Bücher wie „Sag den Wölfen, ich bin zu Hause“ sind der Grund, warum ich lese. Diese wundervolle, emotionale Coming-of-Age-Geschichte hat mich tief berührt und verdient tausend Mal mehr Aufmerksamkeit, als es erhält. Jeder, der kein Herz aus Stein hat, sollte dieses einmalige Debüt gelesen haben. Mit ihrem ruhigen, eindringlichen Schreibstil, ihrer einzigartigen, liebenswerten Protagonisten, ihren liebevoll gezeichneten Nebenfiguren und ihrer feinfühlen, sensiblen Darstellung von schwierigen Themen wie Trauer, Erwachsenwerden und Freundschaft hat sich Carol Rifka Brunt ohne Umwege in mein Herz geschrieben. „Sag den Wölfen, ich bin zu Hause“ ist für mich ein absolutes Jahreshightlight und eines der besten Bücher, die ich je gelesen habe!

Dieses Buch würde ich mir auch noch als Print in meinem Regal wünschen (werde mir diesen Wunsch vermutlich bald erfüllen), und ich werde es in der nächsten Zeit mit Sicherheit exzessiv zu Geburtstagen verschenken. ;) Betrachtet das nächste Werk von Carol Rifka Brunt als gekauft, denn ich habe eine neue Lieblingsautorin für mich entdeckt.

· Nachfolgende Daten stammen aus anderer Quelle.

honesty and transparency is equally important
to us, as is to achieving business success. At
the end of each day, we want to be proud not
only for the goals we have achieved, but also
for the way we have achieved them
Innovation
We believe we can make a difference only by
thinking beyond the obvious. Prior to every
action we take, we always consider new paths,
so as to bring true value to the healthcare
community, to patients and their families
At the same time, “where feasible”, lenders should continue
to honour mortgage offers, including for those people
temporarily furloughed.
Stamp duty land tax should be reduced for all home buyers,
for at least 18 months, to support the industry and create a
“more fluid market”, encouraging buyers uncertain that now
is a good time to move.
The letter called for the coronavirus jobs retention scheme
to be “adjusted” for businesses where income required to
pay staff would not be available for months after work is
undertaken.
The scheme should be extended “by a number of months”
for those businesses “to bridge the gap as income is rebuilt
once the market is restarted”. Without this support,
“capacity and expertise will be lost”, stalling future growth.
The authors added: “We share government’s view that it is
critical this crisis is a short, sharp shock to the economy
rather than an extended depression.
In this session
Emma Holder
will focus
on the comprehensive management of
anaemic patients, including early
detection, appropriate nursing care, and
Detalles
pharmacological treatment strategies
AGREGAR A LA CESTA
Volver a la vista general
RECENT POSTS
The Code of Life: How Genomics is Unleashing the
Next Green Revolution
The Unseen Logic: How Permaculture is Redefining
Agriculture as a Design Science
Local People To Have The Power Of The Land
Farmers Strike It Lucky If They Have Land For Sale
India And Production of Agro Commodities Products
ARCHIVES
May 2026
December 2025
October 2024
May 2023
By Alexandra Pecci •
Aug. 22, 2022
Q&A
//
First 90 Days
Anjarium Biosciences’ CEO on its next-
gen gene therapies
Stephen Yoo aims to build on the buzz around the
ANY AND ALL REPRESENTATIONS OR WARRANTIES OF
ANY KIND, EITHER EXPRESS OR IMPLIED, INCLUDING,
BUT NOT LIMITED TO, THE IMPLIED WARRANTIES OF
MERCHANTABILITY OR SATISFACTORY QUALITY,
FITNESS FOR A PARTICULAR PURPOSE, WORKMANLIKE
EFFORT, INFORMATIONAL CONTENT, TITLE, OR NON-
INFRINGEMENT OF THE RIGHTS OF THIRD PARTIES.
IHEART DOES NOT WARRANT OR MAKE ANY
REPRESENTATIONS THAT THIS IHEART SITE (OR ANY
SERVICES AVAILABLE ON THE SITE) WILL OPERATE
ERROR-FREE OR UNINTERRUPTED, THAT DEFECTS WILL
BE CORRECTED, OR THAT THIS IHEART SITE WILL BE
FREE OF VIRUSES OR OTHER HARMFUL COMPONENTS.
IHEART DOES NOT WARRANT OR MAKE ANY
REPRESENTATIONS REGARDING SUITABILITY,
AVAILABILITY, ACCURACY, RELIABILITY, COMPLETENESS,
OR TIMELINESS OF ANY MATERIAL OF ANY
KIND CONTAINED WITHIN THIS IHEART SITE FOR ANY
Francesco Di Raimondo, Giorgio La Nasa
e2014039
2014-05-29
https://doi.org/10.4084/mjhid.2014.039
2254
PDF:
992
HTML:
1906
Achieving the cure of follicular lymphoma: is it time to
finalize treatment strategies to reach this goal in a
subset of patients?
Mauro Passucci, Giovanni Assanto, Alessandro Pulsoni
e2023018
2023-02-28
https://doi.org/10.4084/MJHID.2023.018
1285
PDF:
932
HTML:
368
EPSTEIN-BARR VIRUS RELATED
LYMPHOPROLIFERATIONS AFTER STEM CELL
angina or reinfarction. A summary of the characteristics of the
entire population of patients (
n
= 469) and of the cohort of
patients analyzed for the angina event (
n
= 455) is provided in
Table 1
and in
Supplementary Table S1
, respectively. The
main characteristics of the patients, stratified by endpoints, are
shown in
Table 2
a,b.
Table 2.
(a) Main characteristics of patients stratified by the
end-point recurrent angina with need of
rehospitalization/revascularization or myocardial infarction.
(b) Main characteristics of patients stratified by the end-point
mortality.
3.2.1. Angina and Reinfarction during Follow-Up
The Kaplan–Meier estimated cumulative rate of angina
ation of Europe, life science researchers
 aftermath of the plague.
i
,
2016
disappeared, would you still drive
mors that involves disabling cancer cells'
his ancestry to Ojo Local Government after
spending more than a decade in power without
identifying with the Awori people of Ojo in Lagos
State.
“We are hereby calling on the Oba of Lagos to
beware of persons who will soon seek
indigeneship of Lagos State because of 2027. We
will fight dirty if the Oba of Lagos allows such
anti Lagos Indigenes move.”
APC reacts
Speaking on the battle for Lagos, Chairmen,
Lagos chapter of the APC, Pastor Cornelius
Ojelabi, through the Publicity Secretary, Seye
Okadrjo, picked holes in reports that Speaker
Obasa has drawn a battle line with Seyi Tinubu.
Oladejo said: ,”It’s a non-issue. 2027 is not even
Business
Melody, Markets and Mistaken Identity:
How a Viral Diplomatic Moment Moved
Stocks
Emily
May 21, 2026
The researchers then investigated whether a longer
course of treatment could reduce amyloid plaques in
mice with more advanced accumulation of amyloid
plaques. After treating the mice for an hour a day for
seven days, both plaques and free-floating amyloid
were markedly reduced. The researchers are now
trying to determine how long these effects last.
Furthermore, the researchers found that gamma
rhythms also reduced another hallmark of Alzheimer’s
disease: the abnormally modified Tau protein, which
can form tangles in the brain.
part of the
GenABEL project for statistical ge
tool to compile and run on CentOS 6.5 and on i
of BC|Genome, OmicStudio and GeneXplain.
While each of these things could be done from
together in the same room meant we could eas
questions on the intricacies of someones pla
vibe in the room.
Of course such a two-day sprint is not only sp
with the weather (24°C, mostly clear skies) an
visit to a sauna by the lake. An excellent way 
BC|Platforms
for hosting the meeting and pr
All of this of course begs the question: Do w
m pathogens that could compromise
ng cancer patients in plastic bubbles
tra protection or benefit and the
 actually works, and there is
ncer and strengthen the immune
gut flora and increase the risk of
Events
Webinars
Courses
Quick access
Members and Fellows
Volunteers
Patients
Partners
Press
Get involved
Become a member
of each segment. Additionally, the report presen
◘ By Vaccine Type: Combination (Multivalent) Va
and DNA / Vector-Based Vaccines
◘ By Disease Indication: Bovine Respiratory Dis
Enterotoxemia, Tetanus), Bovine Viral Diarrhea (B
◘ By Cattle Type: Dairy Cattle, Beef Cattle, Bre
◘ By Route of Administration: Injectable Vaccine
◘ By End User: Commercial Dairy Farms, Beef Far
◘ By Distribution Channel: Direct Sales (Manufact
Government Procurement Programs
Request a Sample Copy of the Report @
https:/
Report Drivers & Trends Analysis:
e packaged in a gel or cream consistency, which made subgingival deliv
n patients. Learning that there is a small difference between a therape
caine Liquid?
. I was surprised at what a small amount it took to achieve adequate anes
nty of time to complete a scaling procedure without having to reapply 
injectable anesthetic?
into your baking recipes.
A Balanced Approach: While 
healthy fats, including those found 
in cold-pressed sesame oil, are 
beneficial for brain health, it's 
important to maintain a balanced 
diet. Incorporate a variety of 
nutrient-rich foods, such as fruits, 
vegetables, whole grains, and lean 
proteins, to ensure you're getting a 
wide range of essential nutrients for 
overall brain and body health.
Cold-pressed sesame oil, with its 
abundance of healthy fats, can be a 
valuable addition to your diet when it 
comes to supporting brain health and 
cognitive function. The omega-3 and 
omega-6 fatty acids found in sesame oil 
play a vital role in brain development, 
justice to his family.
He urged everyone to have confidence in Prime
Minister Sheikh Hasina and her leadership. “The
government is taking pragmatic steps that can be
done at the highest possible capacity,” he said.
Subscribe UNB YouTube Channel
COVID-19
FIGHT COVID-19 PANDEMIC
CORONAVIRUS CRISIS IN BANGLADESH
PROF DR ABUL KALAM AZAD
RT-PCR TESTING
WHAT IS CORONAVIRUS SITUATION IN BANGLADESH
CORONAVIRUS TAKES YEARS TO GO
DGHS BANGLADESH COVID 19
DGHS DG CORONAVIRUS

Leseempfehlung: Uneingeschränkte Leseempfehlung! Ich kann euch dieses Buch nur wärmstens ans Herz legen: Lasst euch darauf ein, lasst euch das Herz brechen, lasst euch trösten und (ganz wichtig):  Haltet Taschentücher bereit!

Bewertung

Idee, Themen, Botschaft: 5 Sterne ♥
Worldbuilding: 5 Sterne ♥
Ausführung: 5 Sterne ♥
Einstieg: 4,5 Sterne
Schreibstil: 5 Sterne ♥
Protagonistin: 5 Sterne ♥
Nebenfiguren: 5 Sterne ♥
Atmosphäre: 5 Sterne ♥
Spannung: 5 Sterne ♥
Ende: 4,5 Sterne
Emotionale Involviertheit: 5 Sterne ♥
Geschlechterrollen: +/-

Insgesamt:

❀❀❀❀❀♥

Dieses Buch bekommt von mir 5 absolut verzauberte Lilien und natürlich auch ein Herz – und somit den Lieblingsbuchstatus!